The key is that the load on the other 2 TiKV nodes is not high.

| username: MrSylar | Original post link

Helpless, the 4.0 version does not have the top SQL feature, so there is no perfect way to directly locate the problem statement.

| username: tidb狂热爱好者 | Original post link

You can see it in the TOP SQL section of the Dashboard.

| username: tidb狂热爱好者 | Original post link

It’s obvious that this single SQL query wasn’t broken down, causing all the read pressure to be concentrated on a single KV.

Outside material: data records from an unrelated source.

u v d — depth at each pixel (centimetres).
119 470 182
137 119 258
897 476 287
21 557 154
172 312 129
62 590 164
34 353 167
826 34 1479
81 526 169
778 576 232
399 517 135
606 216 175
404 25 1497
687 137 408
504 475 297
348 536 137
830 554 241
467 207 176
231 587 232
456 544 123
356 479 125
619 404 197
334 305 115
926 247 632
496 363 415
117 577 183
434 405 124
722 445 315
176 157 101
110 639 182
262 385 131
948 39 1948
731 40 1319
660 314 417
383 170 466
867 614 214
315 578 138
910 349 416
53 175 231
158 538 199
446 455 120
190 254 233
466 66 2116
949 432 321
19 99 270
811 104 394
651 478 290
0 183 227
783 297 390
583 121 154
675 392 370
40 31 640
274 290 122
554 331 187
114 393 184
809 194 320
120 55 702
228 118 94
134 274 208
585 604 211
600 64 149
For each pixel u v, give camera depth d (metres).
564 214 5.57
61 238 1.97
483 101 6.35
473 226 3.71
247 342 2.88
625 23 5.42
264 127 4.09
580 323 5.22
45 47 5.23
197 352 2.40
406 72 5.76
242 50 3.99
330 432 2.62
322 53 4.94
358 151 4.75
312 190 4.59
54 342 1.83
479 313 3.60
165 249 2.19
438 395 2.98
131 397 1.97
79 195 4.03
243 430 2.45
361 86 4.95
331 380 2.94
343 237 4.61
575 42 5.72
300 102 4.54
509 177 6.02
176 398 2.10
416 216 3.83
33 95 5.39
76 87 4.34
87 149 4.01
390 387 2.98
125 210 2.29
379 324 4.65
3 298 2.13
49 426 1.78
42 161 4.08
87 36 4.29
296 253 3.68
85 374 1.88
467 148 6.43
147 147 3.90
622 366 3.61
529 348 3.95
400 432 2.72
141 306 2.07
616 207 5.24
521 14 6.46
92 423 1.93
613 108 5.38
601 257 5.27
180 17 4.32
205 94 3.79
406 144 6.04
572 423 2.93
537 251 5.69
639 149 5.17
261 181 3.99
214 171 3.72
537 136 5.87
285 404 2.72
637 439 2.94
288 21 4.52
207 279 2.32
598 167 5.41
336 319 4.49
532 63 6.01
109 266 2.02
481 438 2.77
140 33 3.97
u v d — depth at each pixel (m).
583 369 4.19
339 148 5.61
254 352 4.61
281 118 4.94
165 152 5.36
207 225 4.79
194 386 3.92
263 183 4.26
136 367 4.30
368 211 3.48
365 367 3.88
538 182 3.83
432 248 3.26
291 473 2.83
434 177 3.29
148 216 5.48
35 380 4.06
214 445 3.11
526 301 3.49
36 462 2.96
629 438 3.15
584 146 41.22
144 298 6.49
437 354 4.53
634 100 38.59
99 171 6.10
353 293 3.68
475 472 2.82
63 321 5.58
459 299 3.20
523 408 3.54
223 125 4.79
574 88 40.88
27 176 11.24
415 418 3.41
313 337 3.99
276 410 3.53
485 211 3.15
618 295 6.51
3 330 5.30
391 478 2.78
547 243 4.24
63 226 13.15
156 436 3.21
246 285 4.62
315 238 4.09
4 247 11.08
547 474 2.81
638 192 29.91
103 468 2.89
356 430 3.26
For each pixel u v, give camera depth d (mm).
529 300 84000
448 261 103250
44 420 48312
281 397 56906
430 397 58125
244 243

| username: tidb狂热爱好者 | Original post link

SELECT FLOOR(UNIX_TIMESTAMP(MIN(summary_begin_time))) AS agg_begin_time, 
       FLOOR(UNIX_TIMESTAMP(MAX(summary_end_time))) AS agg_end_time, 
       ANY_VALUE(digest_text) AS agg_digest_text, 
       ANY_VALUE(digest) AS agg_digest, 
       SUM(exec_count) AS agg_exec_count, 
       SUM(sum_latency) AS agg_sum_latency, 
       MAX(max_latency) AS agg_max_latency, 
       MIN(min_latency) AS agg_min_latency, 
       CAST(SUM(exec_count * avg_latency) / SUM(exec_count) AS SIGNED) AS agg_avg_latency, 
       CAST(SUM(exec_count * avg_mem) / SUM(exec_count) AS SIGNED) AS agg_avg_mem, 
       MAX(max_mem) AS agg_max_mem, 
       ANY_VALUE(schema_name) AS agg_schema_name, 
       ANY_VALUE(plan_digest) AS agg_plan_digest,
       query_sample_text,
       index_names 
FROM `INFORMATION_SCHEMA`.`CLUSTER_STATEMENTS_SUMMARY_HISTORY` 
WHERE index_names IS NULL 
  AND query_sample_text > '' 
GROUP BY schema_name, digest 
ORDER BY agg_sum_latency DESC 
LIMIT 1;
| username: redgame | Original post link

Confirm the alarm time period: First, confirm the exact time period of the alarm and compare it with the relevant system logs or monitoring data. Understand the system load situation when the alarm occurred.

| username: zhanggame1 | Original post link

Check the top SQL in the dashboard for the CPU.

| username: 像风一样的男子 | Original post link

In version 4.0, you can only check from the slow query log. Upgrading the version makes it much more convenient.

| username: ealam_小羽 | Original post link

Version 4.0 should also have a Dashboard, you can check it out:

Or look at the slow logs and expensive query logs:
Slow logs: 慢查询日志 | PingCAP 归档文档站
Expensive query logs: 定位消耗系统资源多的查询 | PingCAP 归档文档站

| username: jeff | Original post link

Is the expert referring to the leader of the table not being dispersed?